STOP WASTING YOUR ENERGY.
http://www.bodybuildingpro.com/bodytype.html
Take stock of the fact that you all have assets that are remarkably unique to yourself.  Flaunt your uniqueness.  In the process of taking care of yourself, maybe you will forget about who you wanted to look like.  But, in the meantime, the best way to be your best physically fit self is...

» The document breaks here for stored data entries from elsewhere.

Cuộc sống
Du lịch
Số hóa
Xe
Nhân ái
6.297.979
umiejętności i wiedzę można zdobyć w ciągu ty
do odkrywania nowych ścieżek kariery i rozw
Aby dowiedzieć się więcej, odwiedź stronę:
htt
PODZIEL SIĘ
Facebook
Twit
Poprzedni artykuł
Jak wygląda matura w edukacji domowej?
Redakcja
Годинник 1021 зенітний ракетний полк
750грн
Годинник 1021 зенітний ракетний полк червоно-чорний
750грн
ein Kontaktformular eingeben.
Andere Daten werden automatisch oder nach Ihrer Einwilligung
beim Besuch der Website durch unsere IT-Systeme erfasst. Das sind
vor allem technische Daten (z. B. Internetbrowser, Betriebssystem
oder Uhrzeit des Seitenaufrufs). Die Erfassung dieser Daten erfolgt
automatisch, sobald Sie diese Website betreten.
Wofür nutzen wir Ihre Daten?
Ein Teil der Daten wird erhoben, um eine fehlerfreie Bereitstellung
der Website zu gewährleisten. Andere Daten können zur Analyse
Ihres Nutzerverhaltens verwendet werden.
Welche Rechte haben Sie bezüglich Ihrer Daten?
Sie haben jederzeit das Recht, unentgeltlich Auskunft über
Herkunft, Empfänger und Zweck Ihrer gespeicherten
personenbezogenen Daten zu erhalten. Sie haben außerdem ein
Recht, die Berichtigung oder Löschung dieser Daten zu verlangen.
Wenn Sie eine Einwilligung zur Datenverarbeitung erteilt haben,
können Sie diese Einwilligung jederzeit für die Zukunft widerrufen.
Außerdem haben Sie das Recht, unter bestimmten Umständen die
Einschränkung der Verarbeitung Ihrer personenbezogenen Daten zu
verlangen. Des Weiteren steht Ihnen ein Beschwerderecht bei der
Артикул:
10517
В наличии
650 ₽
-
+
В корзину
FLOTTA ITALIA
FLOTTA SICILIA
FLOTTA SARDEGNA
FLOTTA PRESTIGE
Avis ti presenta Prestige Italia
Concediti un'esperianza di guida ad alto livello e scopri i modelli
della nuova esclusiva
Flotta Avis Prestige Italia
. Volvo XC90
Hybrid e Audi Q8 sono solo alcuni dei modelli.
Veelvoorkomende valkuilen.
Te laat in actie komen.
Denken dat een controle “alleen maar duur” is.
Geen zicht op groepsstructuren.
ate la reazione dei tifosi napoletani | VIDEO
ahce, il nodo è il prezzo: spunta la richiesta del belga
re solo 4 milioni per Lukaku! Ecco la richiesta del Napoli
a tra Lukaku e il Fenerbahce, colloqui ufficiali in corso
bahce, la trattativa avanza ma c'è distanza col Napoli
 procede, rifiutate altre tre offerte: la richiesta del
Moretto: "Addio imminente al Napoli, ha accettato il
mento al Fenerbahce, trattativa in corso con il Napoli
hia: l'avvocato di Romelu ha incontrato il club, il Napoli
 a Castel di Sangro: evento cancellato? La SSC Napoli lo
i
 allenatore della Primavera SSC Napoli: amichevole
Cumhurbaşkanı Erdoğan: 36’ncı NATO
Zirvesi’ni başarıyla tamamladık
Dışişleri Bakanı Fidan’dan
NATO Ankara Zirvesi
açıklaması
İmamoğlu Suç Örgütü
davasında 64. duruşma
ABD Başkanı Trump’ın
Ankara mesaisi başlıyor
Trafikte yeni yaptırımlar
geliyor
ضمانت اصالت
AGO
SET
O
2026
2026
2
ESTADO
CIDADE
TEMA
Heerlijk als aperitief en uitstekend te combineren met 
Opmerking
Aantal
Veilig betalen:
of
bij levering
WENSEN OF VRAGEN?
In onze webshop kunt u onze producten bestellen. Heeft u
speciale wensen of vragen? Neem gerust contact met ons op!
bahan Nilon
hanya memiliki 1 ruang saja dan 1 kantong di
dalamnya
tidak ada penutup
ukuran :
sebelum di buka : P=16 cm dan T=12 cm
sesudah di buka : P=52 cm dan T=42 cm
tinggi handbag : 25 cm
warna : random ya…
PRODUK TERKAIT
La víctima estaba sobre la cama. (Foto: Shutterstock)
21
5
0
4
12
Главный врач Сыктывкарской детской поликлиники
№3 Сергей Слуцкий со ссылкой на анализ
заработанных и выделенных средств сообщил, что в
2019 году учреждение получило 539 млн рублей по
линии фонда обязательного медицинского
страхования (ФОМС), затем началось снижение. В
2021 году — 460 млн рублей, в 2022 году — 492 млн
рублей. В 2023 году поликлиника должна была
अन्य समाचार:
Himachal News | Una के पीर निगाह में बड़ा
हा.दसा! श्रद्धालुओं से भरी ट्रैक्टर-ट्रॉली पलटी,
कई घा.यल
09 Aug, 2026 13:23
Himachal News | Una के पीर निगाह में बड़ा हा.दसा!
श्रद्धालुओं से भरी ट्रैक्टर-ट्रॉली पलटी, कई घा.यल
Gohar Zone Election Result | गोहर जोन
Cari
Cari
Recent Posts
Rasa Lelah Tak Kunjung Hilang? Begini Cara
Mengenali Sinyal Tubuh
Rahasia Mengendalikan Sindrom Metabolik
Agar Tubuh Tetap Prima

DO TOTAL BODY WORKOUTS! Your whole body works together to burn fat, and tone up. Focusing on one part is like a company only trying to improve one department. We must strengthen all parts for optimal results.
 
Simple Solution to both these issues: I will always tell clients that in order to keep your body running at full capacity, like a well- equipped machine, you must challenge it.  Like a car that sits in your driveway becuase you take the bus, it's going to need to be re-charged if you want to use it in the same capacity again.  My first trainer used the comparison of an army from the World War I fighting a technological battle of today.  You have to change up the methods, and tactics, or your body will lose the fight.  To put it plainly, if you don't challenge your body in new ways every 8 weeks, you will not make progress.  You can maintain your current status forever, but if you are seeking visible differences, you need to do incorporate visible changes to your workout.
So, if ballet or climbing with a 50 pound pack brought you results you did not like, change them!
Don't stop entirely, just adjust.
#1Take stock of what you ACTUALLY do for a workout routine right now.  Write it all down, and be honest with yourself.
#2 This is the most important step.  Use sites like this, magazines, and other exercise related books to look for exercises that look like they might be enjoyable, and write them down. (I will tear things out of magazines, especially sketches of a stick figure or an actual model doing them, and keep a book of these).
- Pick at least one exercise for every muscle in your body.
- Do the exercises in opposing order, ie: Do a bicep set, and do a tricep set; do a leg extension set, then do a leg curl set.  Do a chest excercise, followed by a back excercise.
This way you will keep your body well-rounded, (and who doesn't like a well-rounded person!?)
- How much?  Use enough weight so that you can lift it with ease the first rep, but your muscle will be fatigued by the 15th-20th rep.
#3 Change your routine entirely.  Pick excercises you just found, and design your own routine at the gym, not allowing yourself to put in anything on your old list.  You are gauranteed to not allow yourself to do whatever you were doing before.
#4 Do it!  Follow your list for one hour (I would recommend 12 excercises for 5 minutes each), every other day, and see how you feel.
#5 Enjoy the results.

Here is what I suggest for most women, and really is a model to be followed by all for weight loss, and bone mass: WEIGHT TRAINING.  
You have to do it.  Do it!  Follow the steps I described above, and make sure they are all weight bearing.
Anyone with some sneakers can do cardio, and you do enough of that boring crap while you're watching t.v. at the gym.

If you want serious results, and new shape to your body, you have to work it in new ways.

It's just like the definition of insanity; doing the same thing over and over, and expecting different results.

Don't be insane- do something different; then you will justified in expected something else.